■ Collected data entries ■

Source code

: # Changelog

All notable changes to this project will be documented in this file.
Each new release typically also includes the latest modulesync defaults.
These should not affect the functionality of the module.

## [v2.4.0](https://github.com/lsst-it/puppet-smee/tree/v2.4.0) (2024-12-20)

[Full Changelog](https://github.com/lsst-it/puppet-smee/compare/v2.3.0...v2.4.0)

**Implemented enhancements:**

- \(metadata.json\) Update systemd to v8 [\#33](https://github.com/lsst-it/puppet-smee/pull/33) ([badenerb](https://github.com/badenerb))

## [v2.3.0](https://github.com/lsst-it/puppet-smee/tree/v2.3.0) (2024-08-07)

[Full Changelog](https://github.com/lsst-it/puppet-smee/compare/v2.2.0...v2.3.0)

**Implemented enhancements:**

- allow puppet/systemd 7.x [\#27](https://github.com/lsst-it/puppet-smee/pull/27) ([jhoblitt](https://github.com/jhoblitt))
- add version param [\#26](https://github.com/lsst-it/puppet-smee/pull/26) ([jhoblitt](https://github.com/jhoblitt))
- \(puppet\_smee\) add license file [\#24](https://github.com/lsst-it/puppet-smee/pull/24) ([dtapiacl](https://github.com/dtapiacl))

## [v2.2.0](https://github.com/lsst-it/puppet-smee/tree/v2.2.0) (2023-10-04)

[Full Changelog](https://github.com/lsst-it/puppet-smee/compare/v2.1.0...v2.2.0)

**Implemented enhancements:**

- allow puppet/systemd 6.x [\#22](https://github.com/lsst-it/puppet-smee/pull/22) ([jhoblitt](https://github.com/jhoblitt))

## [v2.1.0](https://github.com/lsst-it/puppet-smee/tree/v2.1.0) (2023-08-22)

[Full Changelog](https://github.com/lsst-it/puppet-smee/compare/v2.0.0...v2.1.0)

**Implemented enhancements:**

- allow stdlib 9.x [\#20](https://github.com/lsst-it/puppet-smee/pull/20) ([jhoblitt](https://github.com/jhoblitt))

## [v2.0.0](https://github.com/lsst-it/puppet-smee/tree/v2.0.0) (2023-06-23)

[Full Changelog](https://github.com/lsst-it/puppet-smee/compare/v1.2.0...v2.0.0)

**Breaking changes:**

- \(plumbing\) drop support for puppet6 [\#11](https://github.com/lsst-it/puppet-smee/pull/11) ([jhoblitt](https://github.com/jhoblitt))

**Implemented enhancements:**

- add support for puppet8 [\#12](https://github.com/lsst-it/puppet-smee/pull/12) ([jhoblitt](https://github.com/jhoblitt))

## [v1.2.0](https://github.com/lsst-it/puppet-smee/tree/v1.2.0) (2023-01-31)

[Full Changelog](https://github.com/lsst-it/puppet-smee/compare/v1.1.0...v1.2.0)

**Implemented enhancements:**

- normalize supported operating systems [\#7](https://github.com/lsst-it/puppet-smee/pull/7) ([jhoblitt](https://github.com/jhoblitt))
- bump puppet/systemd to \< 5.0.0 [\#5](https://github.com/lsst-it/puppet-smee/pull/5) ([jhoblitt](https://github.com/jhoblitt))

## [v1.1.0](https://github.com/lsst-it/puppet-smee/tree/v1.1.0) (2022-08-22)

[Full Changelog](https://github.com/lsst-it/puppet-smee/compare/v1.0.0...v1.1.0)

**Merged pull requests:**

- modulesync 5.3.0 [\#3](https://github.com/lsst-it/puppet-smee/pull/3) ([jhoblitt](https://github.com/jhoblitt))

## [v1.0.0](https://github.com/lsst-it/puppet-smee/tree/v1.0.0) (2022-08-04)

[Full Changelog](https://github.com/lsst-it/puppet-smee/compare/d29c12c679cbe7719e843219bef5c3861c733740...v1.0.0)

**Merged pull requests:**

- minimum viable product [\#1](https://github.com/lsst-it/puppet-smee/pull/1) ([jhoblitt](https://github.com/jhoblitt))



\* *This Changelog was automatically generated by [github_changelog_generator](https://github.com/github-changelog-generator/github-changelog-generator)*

■ Exercise description ■
Each line in the data that holds the string "Full" should be found and copied.

■ Response area ■
[Full Changelog](https://github.com/lsst-it/puppet-smee/compare/v2.3.0...v2.4.0)
[Full Changelog](https://github.com/lsst-it/puppet-smee/compare/v2.2.0...v2.3.0)
[Full Changelog](https://github.com/lsst-it/puppet-smee/compare/v2.1.0...v2.2.0)
[Full Changelog](https://github.com/lsst-it/puppet-smee/compare/v2.0.0...v2.1.0)
[Full Changelog](https://github.com/lsst-it/puppet-smee/compare/v1.2.0...v2.0.0)
[Full Changelog](https://github.com/lsst-it/puppet-smee/compare/v1.1.0...v1.2.0)
[Full Changelog](https://github.com/lsst-it/puppet-smee/compare/v1.0.0...v1.1.0)
[Full Changelog](https://github.com/lsst-it/puppet-smee/compare/d29c12c679cbe7719e843219bef5c3861c733740...v1.0.0)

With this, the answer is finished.